Several factors contribute to the difficulty organisations face in achieving strategic alignment.
- The term is easy to intuitively understand but difficult to define with precision. Strategic alignment can be seen as both a state and a process.
- Organisations are complicated, complex and open systems so it is extremely unlikely that any two situations are identical and very difficult to completely predict the outcome of our actions.
- Employees often act with incompletely articulated intent and based on highly person interpretations of events and surroundings. This makes diagnosis highly subjective and outcomes even more difficult to predict.
- We may be applying ways for thinking that are inappropriate. Frameworks shape our thinking by focusing on certain areas or relationships or pointing to aspects that we might otherwise miss. As a result of this, we may be picking inappropriate actions. The use of inappropriate frameworks could lead us to selecting interventions that won’t deliver the outcomes we seek. Finally, we may be implementing the actions in an inappropriate way.

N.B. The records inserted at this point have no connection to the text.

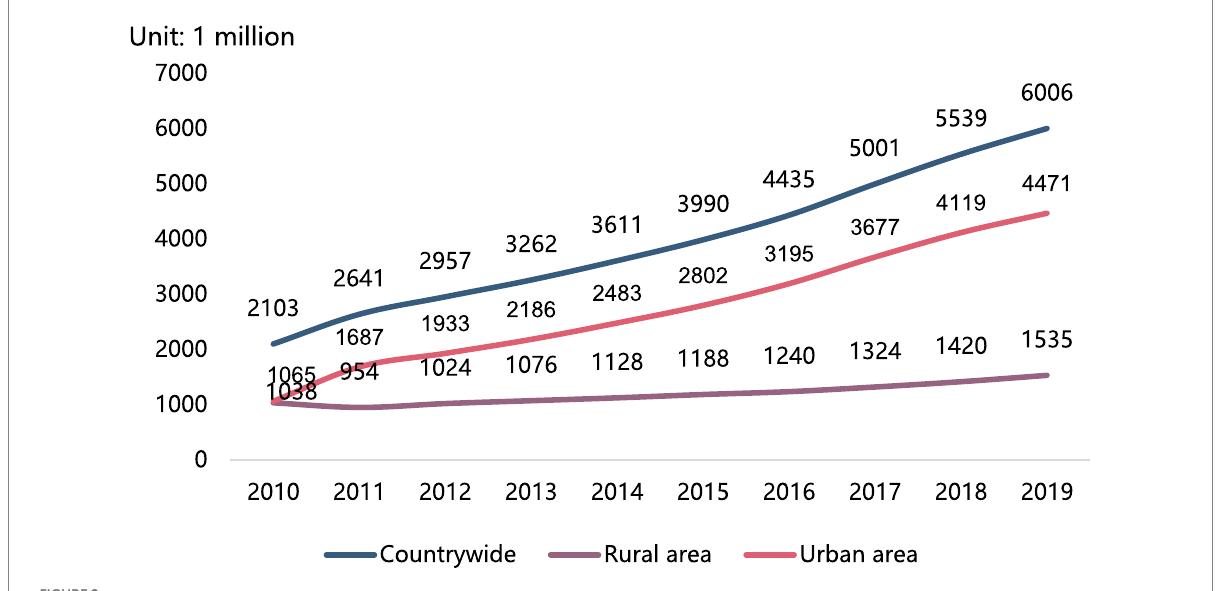
FIGURE 2 Domestic tourists in China. Data compiled by National Bureau of Statistics of China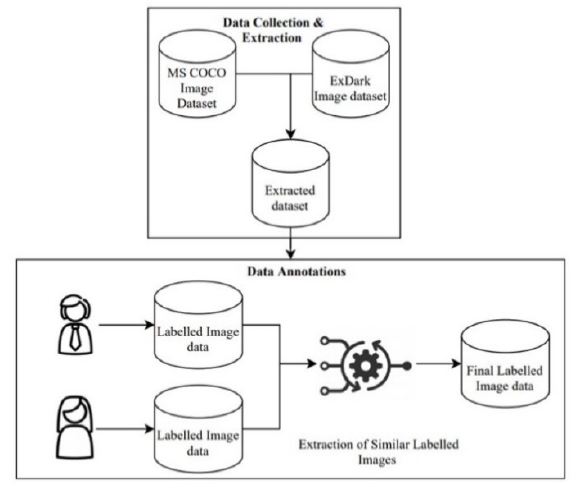
Figure 2. Image Dataset Development Protocol.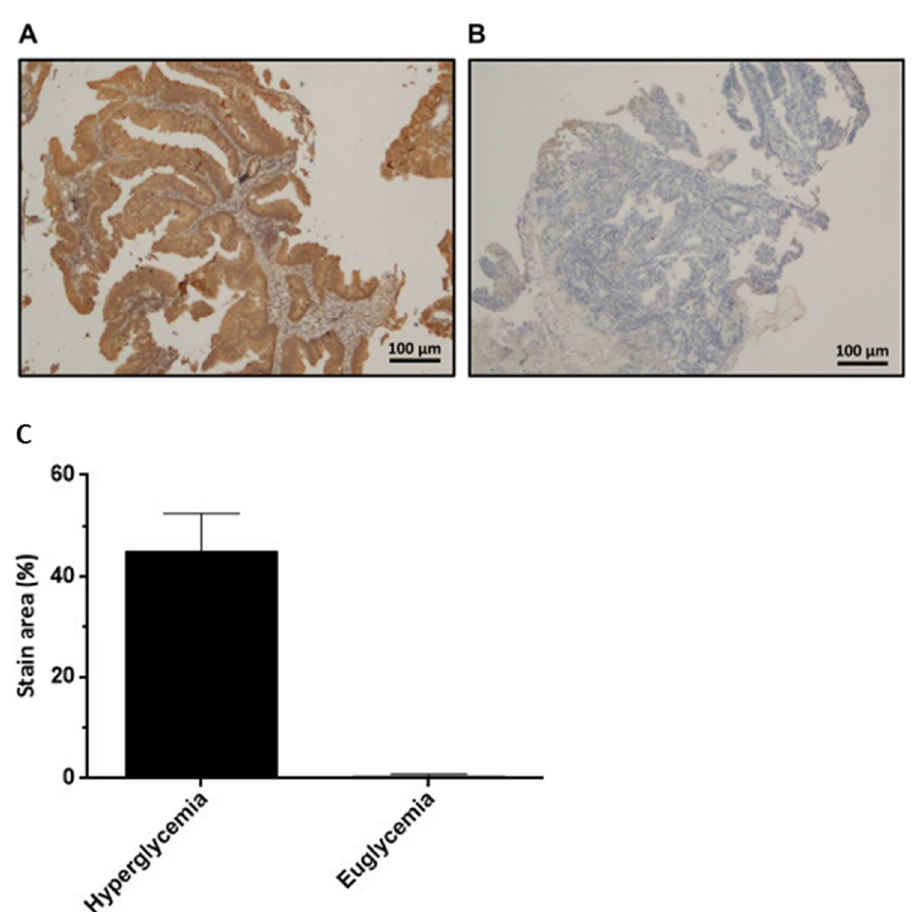
Figure 1. Representative immunohistochemical staining of HIF-1 α in rectal cancer specimens. High ( A ) and low ( B ) levels of HIF-1 α in rectal cancer specimens. Scale bar with microscope magnified 100 times. ( C ) The HIF-1 α staining in rectal cancer specimens also quantitated by image J. soft.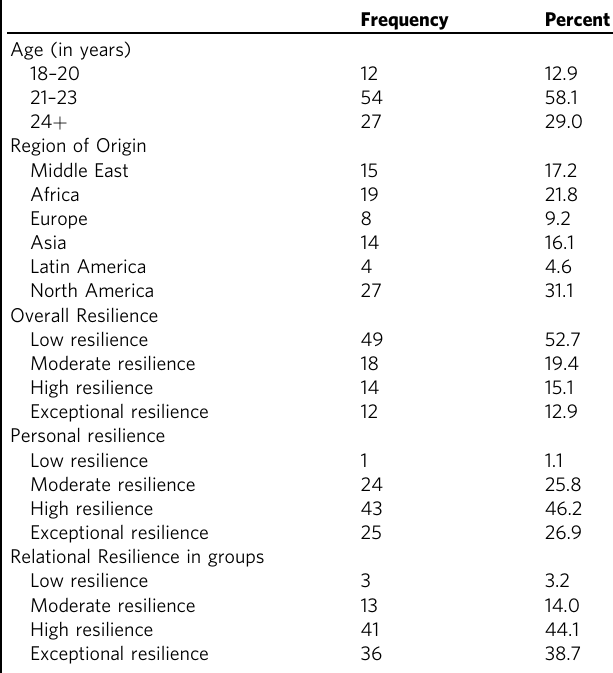
Table 1 Socio-demographic characteristics of participants – nominal variables ( N =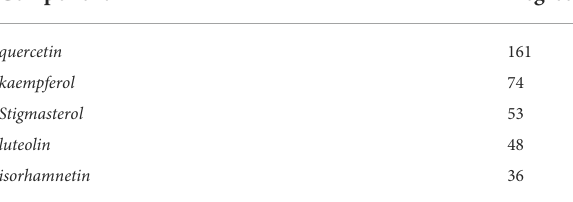
TABLE 4 Degree of the key active components of botanical drugs included.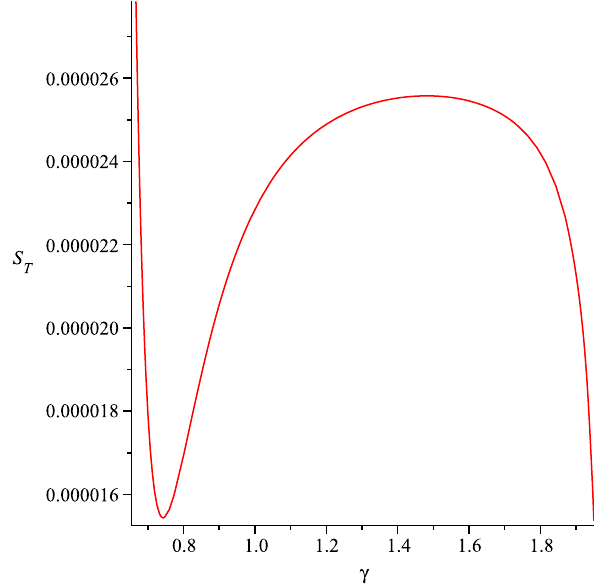
Fig. 1 The total entropy S T for allowed values of γ , taking H = 67 and T 0 = 10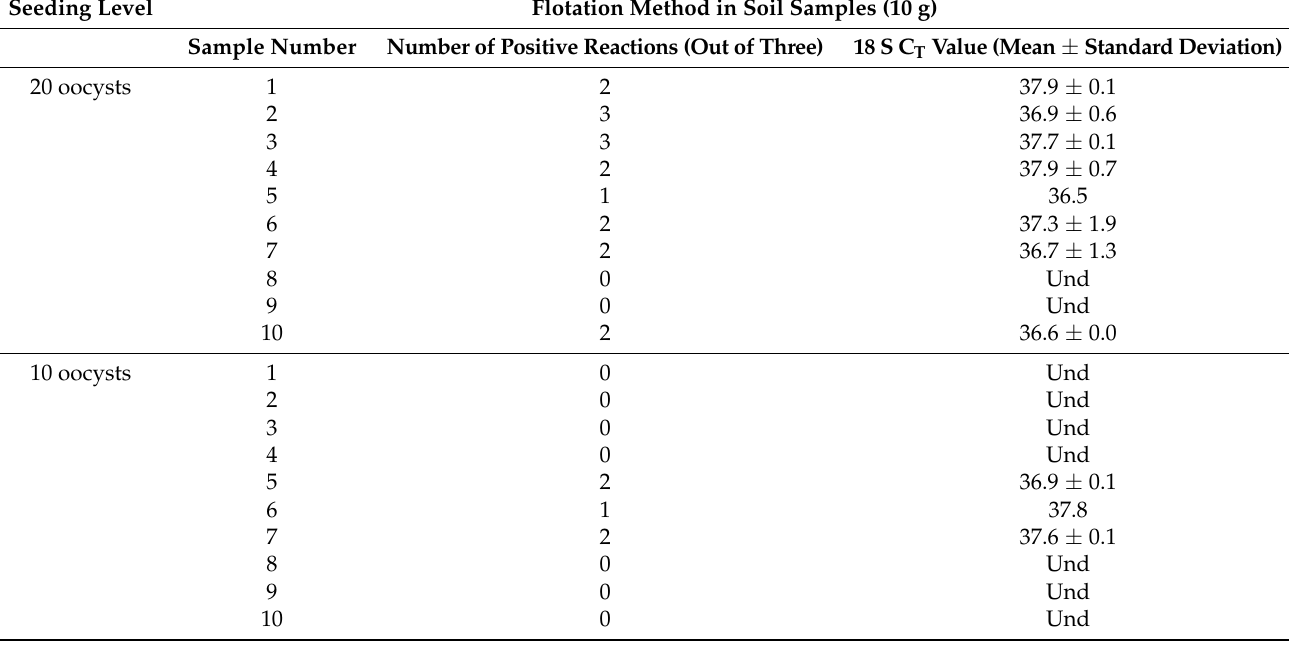
Table 3. qPCR detection data (number of positive qPCR replicates, individual C T values) for C. cayetanensis detection in samples of soil (10 g) seeded with 20 and 10 C. cayetanensis oocysts using the flotation in dense sucrose solution method and molecular detection of the parasite.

For these reasons, there is considerable risk that typical ad hoc, single step approaches fail to achieve their intended outcomes. A more robust alternative is to take a collaborative, iterative, heuristic learning approach based on a framework for thinking about alignment that is adjusted continually based on observed outcomes. This second approach to intervention is much more likely to deliver strategic alignment on a sustainable basis than the first.